# Meguiars NXT All Metal Polish - help?



## Driven (Jul 10, 2010)

Hi All, 

Not sure why but impuslivly bough this product today.

Anyone used it before?

This OK to use on Chrome plasticy trim on a Ford? The Alloys and tail pipe?

Any tips?

Thanks!


----------



## kempe (Jan 9, 2011)

Wouldnt use it on plastic chrome there is a cleaner out there for that but on other stuff its great. Takes a while on heavy build up but leaves a nice finish :thumb:


----------



## Driven (Jul 10, 2010)

kempe said:


> Wouldnt use it on *plastic chrome there is a cleaner out there for that* but on other stuff its great. Takes a while on heavy build up but leaves a nice finish :thumb:


Cheers Mate..

Any recommendations?


----------



## CraigQQ (Jan 20, 2011)

autosol have a chrome coated plastic polish..
check google/ebay/the traders here for it


----------



## kempe (Jan 9, 2011)

CraigQQ said:


> autosol have a chrome coated plastic polish..
> check google/ebay/the traders here for it


Thank you :thumb:


----------



## Driven (Jul 10, 2010)

kempe said:


> Wouldnt use it on plastic chrome there is a cleaner out there for that but on other stuff its great. Takes a while on heavy build up but leaves a nice finish :thumb:


Just to confirm then... this stuff is OK on standard ford alloys and the tail pipe?


----------



## Bratwurst (Jan 23, 2009)

I wouldn't use it lacquered alloys myself. It's more for bare metal is it not?


----------



## Bratwurst (Jan 23, 2009)

Sorry, just read the description on Shiearama there and it does say 'all wheels'...
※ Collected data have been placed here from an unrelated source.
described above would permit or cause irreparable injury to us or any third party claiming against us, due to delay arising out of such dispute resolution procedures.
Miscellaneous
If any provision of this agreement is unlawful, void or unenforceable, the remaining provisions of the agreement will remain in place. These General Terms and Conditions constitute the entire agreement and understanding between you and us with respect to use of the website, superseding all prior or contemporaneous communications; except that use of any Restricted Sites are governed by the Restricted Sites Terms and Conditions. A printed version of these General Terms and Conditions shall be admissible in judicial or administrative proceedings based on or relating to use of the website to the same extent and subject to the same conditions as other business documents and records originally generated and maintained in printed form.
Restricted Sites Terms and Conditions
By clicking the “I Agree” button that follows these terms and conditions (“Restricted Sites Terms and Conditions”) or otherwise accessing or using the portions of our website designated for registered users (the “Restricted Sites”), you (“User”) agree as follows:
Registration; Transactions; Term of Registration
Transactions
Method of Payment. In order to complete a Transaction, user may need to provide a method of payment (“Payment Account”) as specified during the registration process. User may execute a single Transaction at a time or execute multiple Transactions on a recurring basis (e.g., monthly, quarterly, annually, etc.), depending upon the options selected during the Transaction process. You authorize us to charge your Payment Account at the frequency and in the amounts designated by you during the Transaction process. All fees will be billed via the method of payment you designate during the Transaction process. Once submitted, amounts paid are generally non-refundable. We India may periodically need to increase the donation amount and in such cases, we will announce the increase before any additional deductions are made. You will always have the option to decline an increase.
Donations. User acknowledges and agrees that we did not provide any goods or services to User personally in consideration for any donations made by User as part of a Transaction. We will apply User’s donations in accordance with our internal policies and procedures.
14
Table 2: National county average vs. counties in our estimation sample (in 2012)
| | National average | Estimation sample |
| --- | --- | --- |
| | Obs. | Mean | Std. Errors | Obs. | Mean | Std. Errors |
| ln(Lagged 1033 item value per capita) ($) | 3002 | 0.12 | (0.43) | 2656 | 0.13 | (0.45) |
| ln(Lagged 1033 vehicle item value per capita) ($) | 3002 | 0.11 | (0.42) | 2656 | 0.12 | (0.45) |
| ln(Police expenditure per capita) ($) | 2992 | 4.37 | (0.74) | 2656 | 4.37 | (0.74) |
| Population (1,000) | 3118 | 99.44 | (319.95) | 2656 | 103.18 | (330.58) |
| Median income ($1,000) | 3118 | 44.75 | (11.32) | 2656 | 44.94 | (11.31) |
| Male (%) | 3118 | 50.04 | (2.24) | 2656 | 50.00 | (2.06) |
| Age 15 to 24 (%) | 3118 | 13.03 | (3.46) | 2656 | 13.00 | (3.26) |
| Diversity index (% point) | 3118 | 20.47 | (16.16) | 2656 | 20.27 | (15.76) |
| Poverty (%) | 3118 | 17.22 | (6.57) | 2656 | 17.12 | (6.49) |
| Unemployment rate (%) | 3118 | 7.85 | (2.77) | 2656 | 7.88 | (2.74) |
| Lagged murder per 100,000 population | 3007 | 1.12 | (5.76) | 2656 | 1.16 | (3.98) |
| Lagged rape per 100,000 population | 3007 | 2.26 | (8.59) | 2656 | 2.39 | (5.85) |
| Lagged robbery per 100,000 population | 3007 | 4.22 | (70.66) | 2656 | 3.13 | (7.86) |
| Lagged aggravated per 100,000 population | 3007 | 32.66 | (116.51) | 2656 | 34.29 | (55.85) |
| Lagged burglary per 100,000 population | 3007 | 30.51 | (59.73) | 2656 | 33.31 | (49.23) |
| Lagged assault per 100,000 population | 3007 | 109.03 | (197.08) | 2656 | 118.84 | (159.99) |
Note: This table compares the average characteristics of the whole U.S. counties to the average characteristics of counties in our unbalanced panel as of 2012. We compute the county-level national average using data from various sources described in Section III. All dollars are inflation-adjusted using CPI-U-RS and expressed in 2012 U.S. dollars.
I'd still be pretty dubious myself as to whether this is safe or not...


----------



## Driven (Jul 10, 2010)

wee_green_mini said:


> Sorry, just read the description on Shiearama there and it does say 'all wheels'...
> 
> I'd still be pretty dubious myself as to whether this is safe or not...


Also little worried...

However another description suggesting it will be ok:

http://www.elitecarcare.co.uk/meguiars-nxt-generation-all-metal-polysh.php?cPath=24



> As All Metal Polysh cleans, it leaves a protective coating over the metal to fight corrosion and environmental degradation. The Engineered Synthetic Polymers shield the metal from moisture and contaminants to prevent future damage.
> 
> Use Meguiars All Metal Polysh on metal and chrome plated exhaust pipes, grills, wheels, and trim. Also use this polish to keep your bike components clean and shiny. It also works on all aluminium, brass, copper, silver, and other bright work components.
> 
> ...


Seems to suggest I can use it on the plasticky chrome trim on Fords also?


----------



## Bratwurst (Jan 23, 2009)

Says on Polished Bliss - "Meguiar's NXT All Metal Polysh is an advanced metal polish that cleans and protects stainless steel exhausts, chrome wheels, chrome air intakes *and all other bare metal surfaces*. Microscopic Diminishing Abrasive Technology (MDAT) removes built-up oxidation, tarnishing and staining faster and more safely than traditional abrasive polishes, while new anti-corrosive agents lock in the shine and protect against the elements."

This suggests it's not for painted surfaces i.e. lacquered wheels.

It's an abrasive and strong cleaner billed as a metal polish, there's no way I'd be putting it on my paint.

Edit - Hope Mr Polished Bliss is OK with me half-inching his text....
Mods - If I've broken the rules. please let me know and I'll shift it.


----------



## Driven (Jul 10, 2010)

wee_green_mini said:


> Says on Polished Bliss - "Meguiar's NXT All Metal Polysh is an advanced metal polish that cleans and protects stainless steel exhausts, chrome wheels, chrome air intakes *and all other bare metal surfaces*. Microscopic Diminishing Abrasive Technology (MDAT) removes built-up oxidation, tarnishing and staining faster and more safely than traditional abrasive polishes, while new anti-corrosive agents lock in the shine and protect against the elements."
> 
> This suggests it's not for painted surfaces i.e. lacquered wheels.
> 
> ...


Thanks - looks like I've bought a product just for the tile pipes then LOL


----------



## Bratwurst (Jan 23, 2009)

The PB is very similar to Meguiars own, so I reckon forget the other that say it's safe and go with the manufacturer (as always really)

http://www.meguiars.co.uk/product/228

Quite misleading on some other sites I must say...


----------



## Driven (Jul 10, 2010)

wee_green_mini said:


> The PB is very similar to Meguiars own, so I reckon forget the other that say it's safe and go with the manufacturer (as always really)
> 
> http://www.meguiars.co.uk/product/228
> 
> Quite misleading on some other sites I must say...


Thanks. That link suggests it's all ok then even on the plastic bits! Damn thing LOL.


----------



## Robw757 (Mar 7, 2011)

Megs NXT metal polish is great stuff, but as mentioned I would only use it on tailpipes, door kick plates, and under-bonnet brightwork. Most definitely not your shiny laquered alloy wheels


----------



## LeeH (Jan 29, 2006)

Do not use this on paint or metals/alloys with a clear coat finish!


----------